GIVEN INSTRUCTION 1: Recast the rows as a Markdown table with the columns No. and Line. Begin at the line that contains "scientific name: Symphyotrichum pilosum", stop after the line that contains "common name: Spreading bellflower", and leave out blank lines.

TEXT PASSAGE:
At the turn of the 19th and 20th century Jan Koloušek ranked among the well-known and very prolific Czech economists who had
the good name of a
"poly-historian" with an admirable memory for history and
mathematics. He acquired his knowledge of Economics through Bráf and
Kaizl. He was a professor of economics at the Polytechnics in Brno and afterwards he also
helped Engliš and ten years later Macek.
He was born on 15 December 1859 in Horní Rožínka in Moravia. In Brno he graduated from the Slavic grammar school and in Prague from the Law Faculty of the Czech university. After his studies he taught at a commercial college in Chrudim and then at the Czechoslovak commercial college in
Prague. Publishing articles on history, philosophical issues and financial topics he soon
drew attention to
himself. In 1899 he was offered the position of section councillor at the ministry of finance in Vienna to work in the department for state debt
conversion. Between 1903 and 1912 he worked as a professor of
economics, financial science and statistics at the Czech Polytechnics University in Brno. When he was leaving
Brno for Prague to work at the Czech
Polytechnics, he recommended Karel Engliš as his successor. After the outbreak of the First World War he published quite advanced articles in
Our Time (Naše doba) about the Czech
economy, which aim was to demonstrate its surplus and independence. Koloušek's figures helped
T. G. Masaryk in his activities abroad, and later at the peace negotiations in Paris, in which Koloušek participated as an important expert of the Czechoslovak delegation
(among other experts there was the young economist Josef Macek). After returning to
Prague, he joined the foundation process of the University of Commerce at the Czech Polytechnics (ČVUT). Apart from other
things, he was the head member of the second-doctorate committee that assessed the application
of the second doctorate in economics for Josef Macek, who worked at that time as a section councillor of the National Settlement
Board. Koloušek managed to approve Macek's second-doctorate work and to propose continuation in the
procedure. Shortly after that, in spring 1921, Koloušek died. Josef Macek took on his position at the University of
Commerce.

GIVEN INSTRUCTION 2: From the passage on Jan Koloušek, render this sentence in German: "He was born on 15 December 1859 in Horní Rožínka in Moravia."

RECORDS PROVIDED:

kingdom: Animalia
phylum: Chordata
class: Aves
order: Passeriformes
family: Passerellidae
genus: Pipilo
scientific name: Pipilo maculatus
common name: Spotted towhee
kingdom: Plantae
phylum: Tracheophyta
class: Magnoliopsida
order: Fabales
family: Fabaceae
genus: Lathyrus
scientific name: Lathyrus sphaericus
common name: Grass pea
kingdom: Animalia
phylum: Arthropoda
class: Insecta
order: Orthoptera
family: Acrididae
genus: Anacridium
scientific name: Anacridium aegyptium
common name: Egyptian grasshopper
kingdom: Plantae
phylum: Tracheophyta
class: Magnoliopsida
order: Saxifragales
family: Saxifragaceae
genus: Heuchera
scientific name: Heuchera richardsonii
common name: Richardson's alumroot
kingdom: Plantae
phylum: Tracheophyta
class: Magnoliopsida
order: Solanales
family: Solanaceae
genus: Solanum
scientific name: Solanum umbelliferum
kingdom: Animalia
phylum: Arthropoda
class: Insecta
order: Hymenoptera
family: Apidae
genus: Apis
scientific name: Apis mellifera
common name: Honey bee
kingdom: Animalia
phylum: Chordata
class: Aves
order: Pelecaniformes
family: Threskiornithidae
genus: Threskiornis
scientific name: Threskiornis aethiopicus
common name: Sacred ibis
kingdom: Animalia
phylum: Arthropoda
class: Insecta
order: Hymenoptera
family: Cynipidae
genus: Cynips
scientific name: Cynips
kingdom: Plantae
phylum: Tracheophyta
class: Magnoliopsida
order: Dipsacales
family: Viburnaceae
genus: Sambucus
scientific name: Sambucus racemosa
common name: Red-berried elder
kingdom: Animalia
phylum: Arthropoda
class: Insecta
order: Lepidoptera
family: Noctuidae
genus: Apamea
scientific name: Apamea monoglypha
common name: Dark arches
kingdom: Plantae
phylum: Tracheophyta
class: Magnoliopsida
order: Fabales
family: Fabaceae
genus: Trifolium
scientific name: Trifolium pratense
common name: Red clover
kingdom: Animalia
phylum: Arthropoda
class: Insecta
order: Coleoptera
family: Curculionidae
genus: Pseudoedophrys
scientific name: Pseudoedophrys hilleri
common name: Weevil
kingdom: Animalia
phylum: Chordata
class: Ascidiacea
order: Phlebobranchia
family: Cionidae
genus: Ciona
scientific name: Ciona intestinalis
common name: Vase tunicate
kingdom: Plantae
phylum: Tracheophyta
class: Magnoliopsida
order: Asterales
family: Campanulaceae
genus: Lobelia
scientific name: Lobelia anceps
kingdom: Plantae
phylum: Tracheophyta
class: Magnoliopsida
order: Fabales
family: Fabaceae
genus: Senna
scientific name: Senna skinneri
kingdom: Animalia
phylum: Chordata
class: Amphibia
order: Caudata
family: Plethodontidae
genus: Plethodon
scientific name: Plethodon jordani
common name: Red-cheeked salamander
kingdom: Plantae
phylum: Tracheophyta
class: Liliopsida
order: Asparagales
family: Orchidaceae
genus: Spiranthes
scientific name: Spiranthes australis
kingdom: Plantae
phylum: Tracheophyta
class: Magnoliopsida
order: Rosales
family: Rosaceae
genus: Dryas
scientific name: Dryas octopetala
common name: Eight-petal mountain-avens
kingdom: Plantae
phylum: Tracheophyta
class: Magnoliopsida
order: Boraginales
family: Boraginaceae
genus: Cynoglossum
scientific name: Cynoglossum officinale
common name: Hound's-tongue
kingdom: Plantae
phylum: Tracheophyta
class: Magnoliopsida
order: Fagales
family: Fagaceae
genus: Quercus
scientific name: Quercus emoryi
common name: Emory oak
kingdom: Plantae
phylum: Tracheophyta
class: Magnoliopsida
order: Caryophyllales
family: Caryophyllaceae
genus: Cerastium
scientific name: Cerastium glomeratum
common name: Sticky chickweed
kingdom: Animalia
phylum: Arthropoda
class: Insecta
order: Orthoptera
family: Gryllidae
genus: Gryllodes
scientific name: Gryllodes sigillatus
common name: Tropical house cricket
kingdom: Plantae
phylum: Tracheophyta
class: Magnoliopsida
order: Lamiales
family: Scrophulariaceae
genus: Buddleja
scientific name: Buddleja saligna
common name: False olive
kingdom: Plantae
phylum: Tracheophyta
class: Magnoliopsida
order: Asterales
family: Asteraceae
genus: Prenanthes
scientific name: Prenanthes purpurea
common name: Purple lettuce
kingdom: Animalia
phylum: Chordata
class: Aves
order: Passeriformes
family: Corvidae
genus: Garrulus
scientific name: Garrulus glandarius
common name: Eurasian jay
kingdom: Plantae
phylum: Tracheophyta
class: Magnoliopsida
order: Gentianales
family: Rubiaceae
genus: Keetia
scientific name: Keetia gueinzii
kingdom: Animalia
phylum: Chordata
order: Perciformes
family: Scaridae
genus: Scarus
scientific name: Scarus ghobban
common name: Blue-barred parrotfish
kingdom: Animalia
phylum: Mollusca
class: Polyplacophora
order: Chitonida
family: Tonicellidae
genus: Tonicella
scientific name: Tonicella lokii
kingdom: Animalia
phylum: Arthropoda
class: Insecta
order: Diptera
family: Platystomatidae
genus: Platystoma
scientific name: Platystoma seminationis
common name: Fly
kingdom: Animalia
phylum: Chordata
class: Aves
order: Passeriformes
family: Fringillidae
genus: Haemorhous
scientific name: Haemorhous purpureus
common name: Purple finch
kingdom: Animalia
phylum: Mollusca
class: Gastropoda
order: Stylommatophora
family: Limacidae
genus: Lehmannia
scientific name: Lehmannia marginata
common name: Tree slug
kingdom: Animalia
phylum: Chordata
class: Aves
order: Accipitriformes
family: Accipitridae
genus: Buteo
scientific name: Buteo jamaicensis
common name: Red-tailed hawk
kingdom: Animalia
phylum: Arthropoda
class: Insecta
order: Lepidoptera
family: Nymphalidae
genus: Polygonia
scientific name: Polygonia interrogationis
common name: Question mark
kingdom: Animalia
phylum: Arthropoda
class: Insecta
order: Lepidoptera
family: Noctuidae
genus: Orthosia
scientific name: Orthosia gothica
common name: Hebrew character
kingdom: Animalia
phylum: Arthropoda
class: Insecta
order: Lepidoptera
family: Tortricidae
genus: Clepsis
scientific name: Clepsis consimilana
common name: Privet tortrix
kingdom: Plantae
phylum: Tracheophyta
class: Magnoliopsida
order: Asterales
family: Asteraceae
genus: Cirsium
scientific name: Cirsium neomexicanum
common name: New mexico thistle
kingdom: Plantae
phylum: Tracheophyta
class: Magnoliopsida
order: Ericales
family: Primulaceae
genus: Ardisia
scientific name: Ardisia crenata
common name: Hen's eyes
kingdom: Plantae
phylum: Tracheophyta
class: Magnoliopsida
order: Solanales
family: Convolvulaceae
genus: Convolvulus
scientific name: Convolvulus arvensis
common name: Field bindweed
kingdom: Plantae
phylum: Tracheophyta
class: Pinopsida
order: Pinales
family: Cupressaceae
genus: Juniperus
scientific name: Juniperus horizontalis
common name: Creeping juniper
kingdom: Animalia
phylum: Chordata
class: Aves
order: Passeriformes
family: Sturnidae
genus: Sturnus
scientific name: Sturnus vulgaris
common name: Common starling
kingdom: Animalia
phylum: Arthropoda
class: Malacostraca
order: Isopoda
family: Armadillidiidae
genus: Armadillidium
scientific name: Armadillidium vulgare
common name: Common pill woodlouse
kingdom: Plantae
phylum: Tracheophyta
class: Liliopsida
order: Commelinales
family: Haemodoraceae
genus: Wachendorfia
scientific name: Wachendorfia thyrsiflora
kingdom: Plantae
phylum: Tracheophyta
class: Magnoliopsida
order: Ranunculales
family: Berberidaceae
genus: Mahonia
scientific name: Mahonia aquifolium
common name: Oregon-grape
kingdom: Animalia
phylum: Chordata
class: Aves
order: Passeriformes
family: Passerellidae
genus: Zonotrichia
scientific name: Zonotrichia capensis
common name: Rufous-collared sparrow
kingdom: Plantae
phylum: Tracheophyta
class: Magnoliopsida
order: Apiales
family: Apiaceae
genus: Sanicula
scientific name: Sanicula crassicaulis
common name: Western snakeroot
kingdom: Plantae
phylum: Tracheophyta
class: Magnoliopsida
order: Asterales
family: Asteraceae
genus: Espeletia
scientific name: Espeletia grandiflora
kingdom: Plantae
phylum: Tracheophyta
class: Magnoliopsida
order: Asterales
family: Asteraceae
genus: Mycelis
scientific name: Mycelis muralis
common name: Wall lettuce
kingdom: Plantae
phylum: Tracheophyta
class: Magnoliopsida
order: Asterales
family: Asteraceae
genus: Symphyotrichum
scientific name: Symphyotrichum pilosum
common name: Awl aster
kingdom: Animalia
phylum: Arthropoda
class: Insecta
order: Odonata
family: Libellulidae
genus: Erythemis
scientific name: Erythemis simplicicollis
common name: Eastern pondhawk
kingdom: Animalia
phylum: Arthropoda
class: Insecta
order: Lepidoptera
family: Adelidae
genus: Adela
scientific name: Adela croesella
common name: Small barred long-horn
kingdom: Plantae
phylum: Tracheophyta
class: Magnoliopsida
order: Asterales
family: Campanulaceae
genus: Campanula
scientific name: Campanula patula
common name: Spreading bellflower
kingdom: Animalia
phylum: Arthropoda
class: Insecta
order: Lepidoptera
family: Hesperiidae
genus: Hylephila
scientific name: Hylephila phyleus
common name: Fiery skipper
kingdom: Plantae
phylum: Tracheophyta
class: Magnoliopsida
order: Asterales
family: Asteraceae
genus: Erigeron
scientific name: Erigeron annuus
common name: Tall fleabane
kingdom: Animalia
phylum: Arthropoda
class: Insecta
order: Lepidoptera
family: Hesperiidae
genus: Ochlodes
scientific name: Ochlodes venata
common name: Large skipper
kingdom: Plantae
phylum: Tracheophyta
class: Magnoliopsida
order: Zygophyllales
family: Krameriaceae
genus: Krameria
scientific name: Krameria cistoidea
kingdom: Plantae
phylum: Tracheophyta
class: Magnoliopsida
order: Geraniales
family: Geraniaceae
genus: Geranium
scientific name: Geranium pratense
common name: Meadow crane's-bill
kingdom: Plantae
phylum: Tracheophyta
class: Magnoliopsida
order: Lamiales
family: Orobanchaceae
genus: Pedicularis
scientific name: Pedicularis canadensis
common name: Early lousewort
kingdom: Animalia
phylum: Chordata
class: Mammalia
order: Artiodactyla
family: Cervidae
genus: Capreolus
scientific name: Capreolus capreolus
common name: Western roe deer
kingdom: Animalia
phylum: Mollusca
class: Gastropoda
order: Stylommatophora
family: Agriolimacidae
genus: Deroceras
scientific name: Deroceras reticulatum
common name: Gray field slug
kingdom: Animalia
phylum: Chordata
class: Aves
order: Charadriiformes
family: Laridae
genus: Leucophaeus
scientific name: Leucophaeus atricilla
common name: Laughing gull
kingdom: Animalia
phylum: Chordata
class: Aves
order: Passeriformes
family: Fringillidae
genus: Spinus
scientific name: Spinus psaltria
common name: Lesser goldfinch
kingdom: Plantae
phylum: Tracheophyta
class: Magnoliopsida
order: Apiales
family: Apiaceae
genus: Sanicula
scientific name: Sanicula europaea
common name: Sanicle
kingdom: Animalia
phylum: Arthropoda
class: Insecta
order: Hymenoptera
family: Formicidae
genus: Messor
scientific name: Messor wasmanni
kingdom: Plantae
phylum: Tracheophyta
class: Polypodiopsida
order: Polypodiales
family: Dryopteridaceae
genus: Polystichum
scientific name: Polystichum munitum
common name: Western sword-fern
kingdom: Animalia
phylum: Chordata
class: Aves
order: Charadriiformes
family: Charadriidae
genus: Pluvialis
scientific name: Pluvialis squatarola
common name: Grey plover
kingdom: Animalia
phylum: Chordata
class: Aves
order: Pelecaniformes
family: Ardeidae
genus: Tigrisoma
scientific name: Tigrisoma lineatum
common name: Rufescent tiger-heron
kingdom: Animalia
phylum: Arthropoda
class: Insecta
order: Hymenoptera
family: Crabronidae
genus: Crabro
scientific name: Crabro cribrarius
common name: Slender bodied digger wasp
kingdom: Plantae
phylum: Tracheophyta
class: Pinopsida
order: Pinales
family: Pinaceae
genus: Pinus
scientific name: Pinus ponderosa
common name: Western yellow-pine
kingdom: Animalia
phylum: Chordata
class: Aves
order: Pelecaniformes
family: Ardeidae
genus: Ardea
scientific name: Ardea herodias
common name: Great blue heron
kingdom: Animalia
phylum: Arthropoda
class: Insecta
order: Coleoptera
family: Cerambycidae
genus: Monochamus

EXERCISE RESULT 1:
| No. | Line |
|---|---|
| 1 | scientific name: Symphyotrichum pilosum |
| 2 | common name: Awl aster |
| 3 | kingdom: Animalia |
| 4 | phylum: Arthropoda |
| 5 | class: Insecta |
| 6 | order: Odonata |
| 7 | family: Libellulidae |
| 8 | genus: Erythemis |
| 9 | scientific name: Erythemis simplicicollis |
| 10 | common name: Eastern pondhawk |
| 11 | kingdom: Animalia |
| 12 | phylum: Arthropoda |
| 13 | class: Insecta |
| 14 | order: Lepidoptera |
| 15 | family: Adelidae |
| 16 | genus: Adela |
| 17 | scientific name: Adela croesella |
| 18 | common name: Small barred long-horn |
| 19 | kingdom: Plantae |
| 20 | phylum: Tracheophyta |
| 21 | class: Magnoliopsida |
| 22 | order: Asterales |
| 23 | family: Campanulaceae |
| 24 | genus: Campanula |
| 25 | scientific name: Campanula patula |
| 26 | common name: Spreading bellflower |

EXERCISE RESULT 2: Er wurde am 15. Dezember 1859 in Horní Rožínka in Mähren geboren.